*** THE DATA

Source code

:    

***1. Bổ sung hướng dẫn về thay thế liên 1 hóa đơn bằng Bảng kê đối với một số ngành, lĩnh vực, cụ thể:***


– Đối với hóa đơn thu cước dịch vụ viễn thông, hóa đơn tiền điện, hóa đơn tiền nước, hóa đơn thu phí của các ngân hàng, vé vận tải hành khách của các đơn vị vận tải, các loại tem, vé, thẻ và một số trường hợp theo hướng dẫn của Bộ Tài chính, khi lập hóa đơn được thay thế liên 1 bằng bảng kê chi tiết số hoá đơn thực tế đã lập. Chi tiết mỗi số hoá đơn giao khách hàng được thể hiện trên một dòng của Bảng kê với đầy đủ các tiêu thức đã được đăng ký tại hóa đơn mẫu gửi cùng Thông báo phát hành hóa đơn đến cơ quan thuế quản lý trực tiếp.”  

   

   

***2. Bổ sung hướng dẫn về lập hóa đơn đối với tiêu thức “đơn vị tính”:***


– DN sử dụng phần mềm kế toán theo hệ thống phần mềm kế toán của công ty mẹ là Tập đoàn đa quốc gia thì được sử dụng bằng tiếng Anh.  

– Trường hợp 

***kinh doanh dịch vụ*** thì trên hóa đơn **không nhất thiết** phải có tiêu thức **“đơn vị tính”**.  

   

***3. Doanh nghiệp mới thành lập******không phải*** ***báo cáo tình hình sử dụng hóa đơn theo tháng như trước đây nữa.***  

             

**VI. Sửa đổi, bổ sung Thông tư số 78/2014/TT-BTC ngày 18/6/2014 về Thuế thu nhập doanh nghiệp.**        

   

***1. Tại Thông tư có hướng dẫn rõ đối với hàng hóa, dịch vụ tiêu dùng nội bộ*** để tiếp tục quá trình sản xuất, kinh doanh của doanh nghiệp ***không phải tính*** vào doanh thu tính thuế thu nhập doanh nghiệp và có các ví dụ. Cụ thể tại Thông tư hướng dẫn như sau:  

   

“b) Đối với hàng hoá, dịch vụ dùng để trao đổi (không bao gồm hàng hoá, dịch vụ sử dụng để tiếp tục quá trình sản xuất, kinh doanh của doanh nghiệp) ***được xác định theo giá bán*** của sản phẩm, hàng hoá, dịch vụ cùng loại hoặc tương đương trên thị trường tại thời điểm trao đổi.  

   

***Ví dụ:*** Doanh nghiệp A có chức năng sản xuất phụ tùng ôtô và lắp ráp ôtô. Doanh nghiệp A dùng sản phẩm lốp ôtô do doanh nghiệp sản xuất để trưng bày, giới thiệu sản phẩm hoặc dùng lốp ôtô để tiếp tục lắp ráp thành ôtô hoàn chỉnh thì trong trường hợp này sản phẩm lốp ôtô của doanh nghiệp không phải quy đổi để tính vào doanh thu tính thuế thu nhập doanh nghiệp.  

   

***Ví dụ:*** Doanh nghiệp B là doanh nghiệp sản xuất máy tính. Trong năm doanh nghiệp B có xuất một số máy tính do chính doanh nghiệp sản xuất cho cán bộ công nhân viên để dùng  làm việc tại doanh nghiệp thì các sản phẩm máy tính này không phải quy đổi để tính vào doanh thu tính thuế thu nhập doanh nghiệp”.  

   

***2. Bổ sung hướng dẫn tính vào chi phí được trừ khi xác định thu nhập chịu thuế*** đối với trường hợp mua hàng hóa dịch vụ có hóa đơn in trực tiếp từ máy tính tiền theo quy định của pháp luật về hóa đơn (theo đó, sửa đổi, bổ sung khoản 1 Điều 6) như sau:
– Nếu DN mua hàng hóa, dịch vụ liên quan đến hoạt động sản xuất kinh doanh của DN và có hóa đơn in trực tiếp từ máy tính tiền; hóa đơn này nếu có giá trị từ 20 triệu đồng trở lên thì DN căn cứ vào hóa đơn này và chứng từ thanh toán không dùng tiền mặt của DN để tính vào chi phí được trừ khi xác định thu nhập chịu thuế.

******
*** THE DATA

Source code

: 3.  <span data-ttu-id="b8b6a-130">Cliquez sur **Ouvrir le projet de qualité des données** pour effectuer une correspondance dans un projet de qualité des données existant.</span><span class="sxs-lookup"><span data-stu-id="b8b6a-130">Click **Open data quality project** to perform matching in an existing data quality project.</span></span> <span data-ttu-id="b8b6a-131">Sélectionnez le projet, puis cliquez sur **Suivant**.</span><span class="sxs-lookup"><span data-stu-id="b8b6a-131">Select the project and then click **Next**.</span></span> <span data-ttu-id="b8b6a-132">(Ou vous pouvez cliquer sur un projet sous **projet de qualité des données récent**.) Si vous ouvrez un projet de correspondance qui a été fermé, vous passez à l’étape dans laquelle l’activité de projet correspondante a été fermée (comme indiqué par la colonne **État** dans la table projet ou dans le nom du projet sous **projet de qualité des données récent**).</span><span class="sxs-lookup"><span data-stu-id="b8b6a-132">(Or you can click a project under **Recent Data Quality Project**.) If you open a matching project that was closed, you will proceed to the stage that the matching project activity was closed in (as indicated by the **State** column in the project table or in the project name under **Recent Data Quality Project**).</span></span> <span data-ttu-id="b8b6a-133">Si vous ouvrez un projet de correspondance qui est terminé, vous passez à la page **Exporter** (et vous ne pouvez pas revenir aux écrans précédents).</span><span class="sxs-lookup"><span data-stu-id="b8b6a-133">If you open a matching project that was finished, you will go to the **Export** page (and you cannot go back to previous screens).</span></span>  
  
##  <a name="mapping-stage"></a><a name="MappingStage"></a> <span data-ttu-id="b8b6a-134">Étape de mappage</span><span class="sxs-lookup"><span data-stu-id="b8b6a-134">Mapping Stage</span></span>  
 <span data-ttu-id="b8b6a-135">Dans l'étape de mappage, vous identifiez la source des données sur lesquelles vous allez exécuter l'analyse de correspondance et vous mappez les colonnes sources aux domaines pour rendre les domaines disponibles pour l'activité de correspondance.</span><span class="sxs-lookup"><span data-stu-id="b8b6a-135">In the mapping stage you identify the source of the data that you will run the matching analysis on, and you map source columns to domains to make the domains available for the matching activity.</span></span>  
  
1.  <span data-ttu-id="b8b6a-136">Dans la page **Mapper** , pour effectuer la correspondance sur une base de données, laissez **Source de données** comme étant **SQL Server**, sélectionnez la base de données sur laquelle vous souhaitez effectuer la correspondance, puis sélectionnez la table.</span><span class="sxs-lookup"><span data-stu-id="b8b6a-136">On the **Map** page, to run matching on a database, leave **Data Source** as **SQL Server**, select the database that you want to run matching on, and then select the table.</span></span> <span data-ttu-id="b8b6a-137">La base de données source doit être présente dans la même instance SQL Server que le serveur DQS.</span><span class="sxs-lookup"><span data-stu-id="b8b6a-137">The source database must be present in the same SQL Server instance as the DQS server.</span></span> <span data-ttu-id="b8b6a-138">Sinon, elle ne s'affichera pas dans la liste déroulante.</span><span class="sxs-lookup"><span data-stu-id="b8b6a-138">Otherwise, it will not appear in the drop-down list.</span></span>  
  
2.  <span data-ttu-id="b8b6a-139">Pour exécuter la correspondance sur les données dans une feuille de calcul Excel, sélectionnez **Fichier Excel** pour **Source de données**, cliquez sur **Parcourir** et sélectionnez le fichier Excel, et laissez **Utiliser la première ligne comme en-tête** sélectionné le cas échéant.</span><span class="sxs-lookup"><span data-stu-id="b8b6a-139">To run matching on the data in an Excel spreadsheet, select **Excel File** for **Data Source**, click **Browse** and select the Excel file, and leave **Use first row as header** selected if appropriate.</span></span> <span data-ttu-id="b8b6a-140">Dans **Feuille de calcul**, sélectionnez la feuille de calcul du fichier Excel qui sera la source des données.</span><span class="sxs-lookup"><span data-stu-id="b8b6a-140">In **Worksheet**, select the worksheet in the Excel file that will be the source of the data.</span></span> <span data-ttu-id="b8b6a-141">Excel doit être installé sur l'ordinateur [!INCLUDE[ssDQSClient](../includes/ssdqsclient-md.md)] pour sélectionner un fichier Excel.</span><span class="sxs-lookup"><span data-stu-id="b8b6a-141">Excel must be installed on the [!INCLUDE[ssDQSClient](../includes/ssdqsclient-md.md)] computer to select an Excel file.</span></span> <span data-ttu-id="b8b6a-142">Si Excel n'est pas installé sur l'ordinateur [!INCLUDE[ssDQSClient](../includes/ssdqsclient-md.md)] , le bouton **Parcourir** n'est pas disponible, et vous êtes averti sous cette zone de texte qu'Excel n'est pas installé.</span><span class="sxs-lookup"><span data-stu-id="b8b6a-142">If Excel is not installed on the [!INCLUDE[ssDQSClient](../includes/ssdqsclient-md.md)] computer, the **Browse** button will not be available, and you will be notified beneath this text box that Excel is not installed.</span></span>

******

> _ABOUT THIS TASK_:
Arrange the lines of the records between the line holding "nhập doanh nghiệp.**" and the line holding "Thông tư có", inclusive, as a Markdown table with the columns n and Line, omitting blank lines. Give a row number under n and the line under Line.

> _WRITTEN SOLUTION_:
| n | Line |
|---|---|
| 1 | **VI. Sửa đổi, bổ sung Thông tư số 78/2014/TT-BTC ngày 18/6/2014 về Thuế thu nhập doanh nghiệp.**         |
| 2 | ***1. Tại Thông tư có hướng dẫn rõ đối với hàng hóa, dịch vụ tiêu dùng nội bộ*** để tiếp tục quá trình sản xuất, kinh doanh của doanh nghiệp ***không phải tính*** vào doanh thu tính thuế thu nhập doanh nghiệp và có các ví dụ. Cụ thể tại Thông tư hướng dẫn như sau:   |